Donjon clefs en main - DCM, pour les intimes, est un produit de son époque : la saga Donjon n’était alors vieille que de 4 ans et ce qui semblait très important à l’époque ne l’est plus tant aujourd’hui (coucou les capuchons) ; les auteurs n’avaient sans doute pas entendu parler des quelques jeux de rôle alternatifs qui se débarrassaient des horribles systèmes trop lourdauds (tu me diras, ils n’en ont sans doute toujours pas entendu parler aujourd’hui) ; bref, DCM est fortement dater et il est à parier qu’une édition 2023 changerait beaucoup de choses. Pourtant, tout n’est pas y jeter (seulement et principalement son système à base de pourcentages qui ne sert à rien) : on a une échelle de difficulté simple à comprendre et à utiliser, une création de personnage à trous qui est très proche de ce que j’ai pu voir dans des jeux récents de copaines, et une souplesse dans ce qu’il est possible de jouer qui est enthousiasmante. Cet équilibre entre vieillerie et petits ajouts originaux ne fonctionne pas tout à fait, cependant, surtout qu’il n’est qu’à peine question de jouer entre les différentes époques de la saga, alors que c’est pour moi l’un des points essentiels !

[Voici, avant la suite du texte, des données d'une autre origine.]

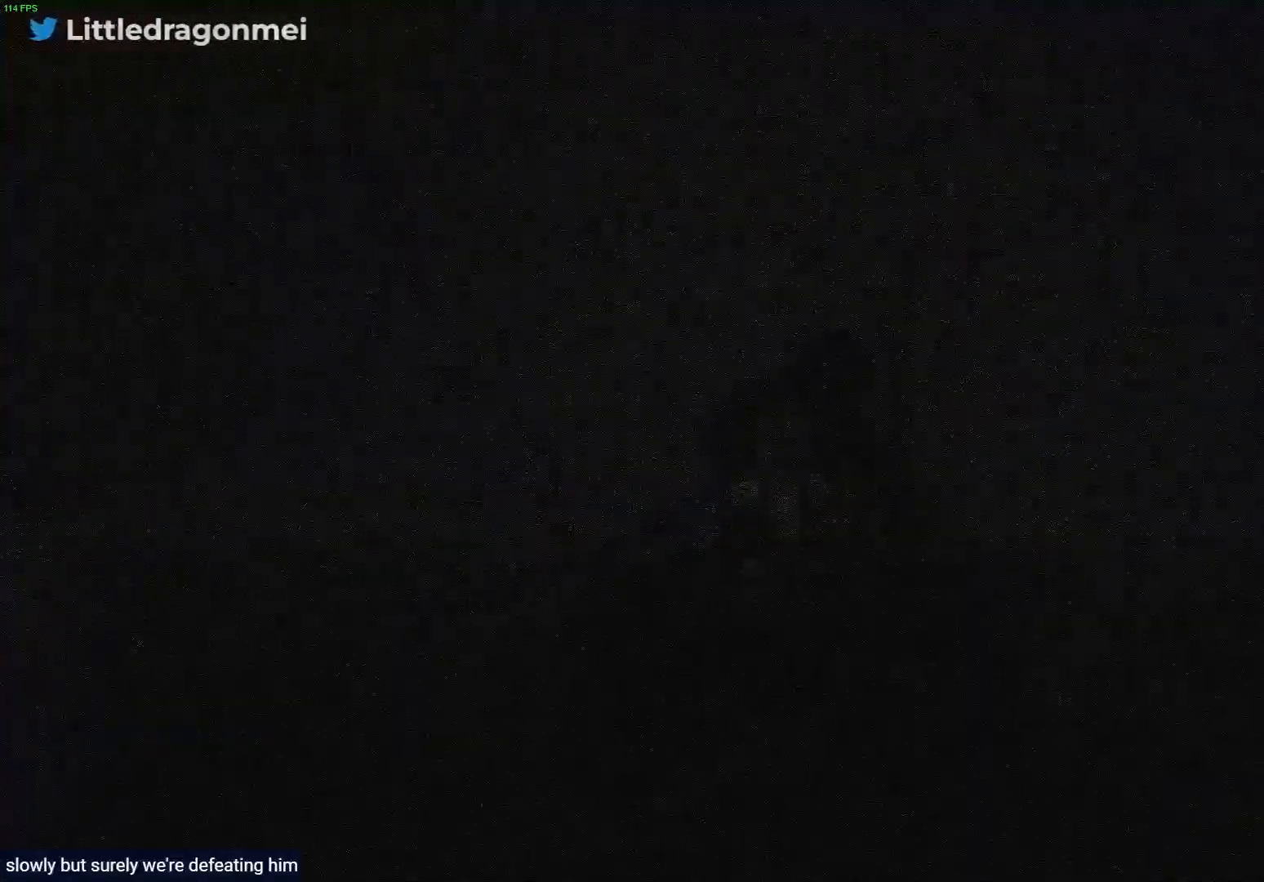
{"buttons": ["R2"], "left_stick": "center", "right_stick": "center", "events": [[33, "R2", "up"], [183, "L2", "down"], [217, "R2", "down"], [500, "L2", "up"]]}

Perils & Pathways - Tu le sais, je me tiens assez loin de la fantasy en général et des donjons en particulier, mais ça ne m’empêche pas de me pencher sur ce qui en fait le sel, surtout quand c’est traité de façon originale : par exemple ce Perils & Pathways, jeu à deux dans lequel un aventurier explore un labyrinthe fait de cartes à jouer, en choisissant à chaque fois entre deux chemins possibles. Parfois cela mènera à de bonnes surprises, parfois à de mauvaises, jusqu’à l’inévitable confrontation avec le boss de fin… Le jeu est très malin et propose dans un format micro une très chouette expérience de jeu, qu’on pourrait d’ailleurs imaginer être déclinée dans d’autres décors, avec d’autres périls potentiels… Qu’est-ce qu’on attend ?
What we thought we knew - J’ai déjà évoqué ici, encore et encore, des jeux Deux Étés-core qui reprenaient (sans le savoir, évidemment) son principe de naviguer entre plusieurs époques, ou de se perdre dans la nostalgie d’une vie passée. WWTWK est une entrée de plus dans cette longue liste, mais avec sa petite particularité qui fait la différence : dans ce groupe d'ami·e·s qui vont (peut-être littéralement) explorer à nouveau leurs souvenirs de jeunesse, un·e des membres n’a rien à faire là : doppelgänger voleur de souvenirs, acteur engagé pour l’occasion, étude scientifique sur les faux souvenirs, tout est envisageable… Comme c’est un jeu très court, WWTWK manque peut-être un tout petit peu de chair pour vraiment porter ce génial concept, mais c’est le genre d’idée qui donne très, très envie d’essayer…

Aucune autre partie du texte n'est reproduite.